J'ai souhaité parcourir des ports africains avec Olivier Frébourg... Je vais le quitter sur ce même continent... Je sais que je le relirai, que je serai fidèle à ses récits, à sa plume, à ses escapades...
Aujourd'hui, ultime rendez-vous. Cap sur Massawa!

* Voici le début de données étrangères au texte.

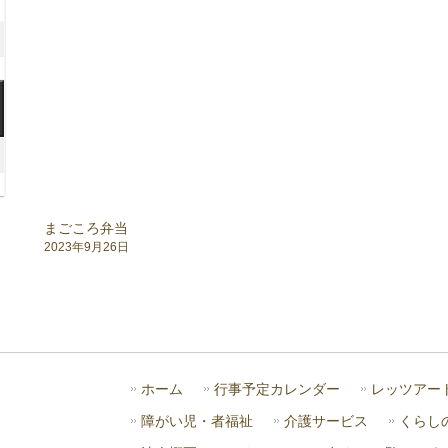
月
年
8
2026
日
月
年
15
8
2026
日
月
年
22
8
026
日
月
年
29
まごころ弁当
日
月
2023年9月26日
日
)
ホーム
行事予定カレンダー
レッツアー
障がい児・者福祉
介護サービス
くらし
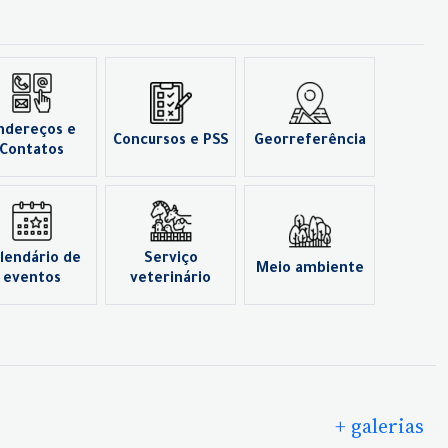
ndereços e
Concursos e PSS
Georreferência
Contatos
lendário de
Serviço
Meio ambiente
eventos
veterinário
+ galerias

"Les rues de Massawa n'ont pas changé depuis (le passage d'Arthur Rimbaud). Aucune incursion de la modernité. Indifférentes aux mésaventures d'Arthur, des femmes voilées passent encore aujourd'hui devant le moucharabieh, refuge des pigeons blancs. Je m'abandonne aux méandres de cette cité turque, arabe, italienne, ville rêvée pour Corto Maltese. Les rues de poussière sont recouvertes de milliers de capsules multicolores pareilles à des éclats de céramique. Je ne suis plus affligé de ce mouvement qui me taraude en voyage. Et dans ce pays ruiné, affamé par la guerre contre l' Ethiopie, je ressens une étonnante douceur de vivre. Je n'imaginais pas depuis Freetown qu'il existât encore des villes comme Massawa. Le port avec un beau cargo blanc, style bananier polyvalent, est représenté sur les billets de cinquante nafkas, à côté d'un dromadaire. Un bateau, un chameau. Avec cela, j'irai au bout du monde. A Massawa, pas de distributeur pour cartes de crédit, ni de téléphone portable. Et aucun touriste! (...)
Nous marchons avec Thomas, le photographe, sur la place principale recouverte de sable. Des fenêtres des maisons, des femmes me hèlent en tigrina, langue où j'ai de nombreuses lacunes. Ce que je prend au début pour un racolage insolite est une façon honnête de partager le meilleur café du monde.
- Viens, suis-moi! me dit Thomas.
Une petite rue latérale semblable aux autres. A peine approchons-nous d'une maison que je vois se révéler dans la pénombre une jeune fille coiffée d'un turban rouge. D'une beauté à couper le souffle. (...)
Salem insiste : elle veut que je m'asseye dans le seul fauteuil de la maison. Elle va acheter un cornet de café, revient aussitôt. Au-dessus du grand lit, une image du Christ, une croix. Erythrée, pays orthodoxe.
Salem verse son cornet de café sur une petite natte rouge, trie les grains, les pile dans un petit pot en terre cuite avant d'y verser l'eau bouillante. Voilà ce que le voyage m'aura donné de plus beau, ces moments presque religieux de partage, un café à Massawa, un thé dans la baie d'Along. La préparation dure près de trois quarts d'heure. Son mari fait son service militaire dans le Nord. Elle ne l'a pas revu depuis dix-huit mois. A ma place, Corto Maltese l'aurait emportée sur son bateau. Mais le mât brisé de notre voilier empêche toute velléité d'appareillage. En Afrique, les bateaux s'enlisent, les corps dansent."